The Story
Why it exists.
The beginning
Hôtel de Ville 193 was created in 2021 by Fabrice Pellegrin, working from a simple conceit: what if a city hall, the place where decisions get made, where authority sits quietly rather than announces itself, could be a fragrance? The number in the name refers to the address of Paris's historic Hôtel de Ville, the building where the city's most definitive agreements have been struck. The brief, as Pellegrin seems to have interpreted it, was restraint. Not absence of presence, but presence without performance.
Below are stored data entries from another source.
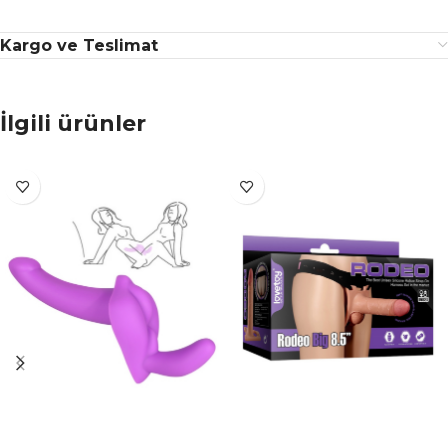
Kargo ve Teslimat
İlgili ürünler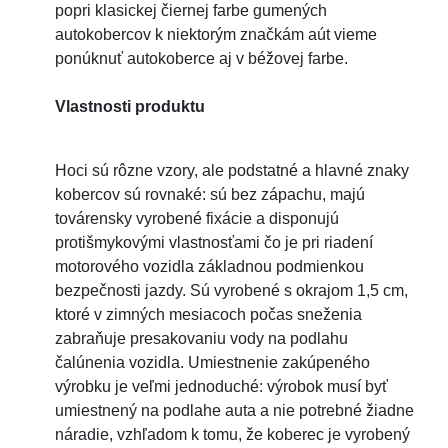
popri klasickej čiernej farbe gumených
autokobercov k niektorým značkám aút vieme
ponúknuť autokoberce aj v béžovej farbe.
Vlastnosti produktu
Hoci sú rôzne vzory, ale podstatné a hlavné znaky
kobercov sú rovnaké: sú bez zápachu, majú
továrensky vyrobené fixácie a disponujú
protišmykovými vlastnosťami čo je pri riadení
motorového vozidla základnou podmienkou
bezpečnosti jazdy. Sú vyrobené s okrajom 1,5 cm,
ktoré v zimných mesiacoch počas sneženia
zabraňuje presakovaniu vody na podlahu
čalúnenia vozidla. Umiestnenie zakúpeného
výrobku je veľmi jednoduché: výrobok musí byť
umiestnený na podlahe auta a nie potrebné žiadne
náradie, vzhľadom k tomu, že koberec je vyrobený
Pellegrin's background in Grasse informed the herbal heart here, sage and geranium doing the work that makes a fougère feel less like a category and more like a conviction. The tension between aromatic freshness and woody warmth is where the fragrance lives, and it's a tension that rewards attention. Bergamot and grapefruit open bright and confident, but the cardamom underneath keeps it from reading as merely clean. By the time patchouli and Haitian vetiver arrive, the structure has done its job: built something that feels inevitable, not assembled.
The evolution
The opening of Hôtel de Ville 193 announces itself with grapefruit, sharp, slightly tart, with the bergamot softening the edges before the cardamom arrives to add warmth. Ten minutes in, the sage takes over and the character shifts from citrus-fresh to something more herbal and grounded. Black pepper and geranium move into the foreground around the 30-minute mark, adding complexity without weight. The drydown is where the fragrance earns its name: patchouli and Haitian vetiver form a woody, slightly smoky base that lingers close to the skin for the remaining hours. Cedar rounds out the finish, adding a dry, clean wood note that persists on fabric well into the next day. The sillage remains moderate, present within the first hour, then settling into something intimate. By evening, it reads as a quiet warmth rather than a statement.
Cultural impact
Within the O.U.i lineup, Hôtel de Ville 193 occupies a distinctive position: it is among the more formally structured compositions in the collection, with an aromatic-herbal character that aligns more closely with classical French fougère traditions than the brand's warmer, sweeter offerings. Wearers who gravitate toward it tend to describe it as the fragrance for someone who wants to be taken seriously, not as a statement, but as a background assumption. The sage and grapefruit combination has earned particular attention from those who appreciate herbs in masculine fragrance but find traditional fougères too heavy. In a collection that spans a wide olfactory range, this one reads as the mature choice: composed, consistent, and uninterested in trends.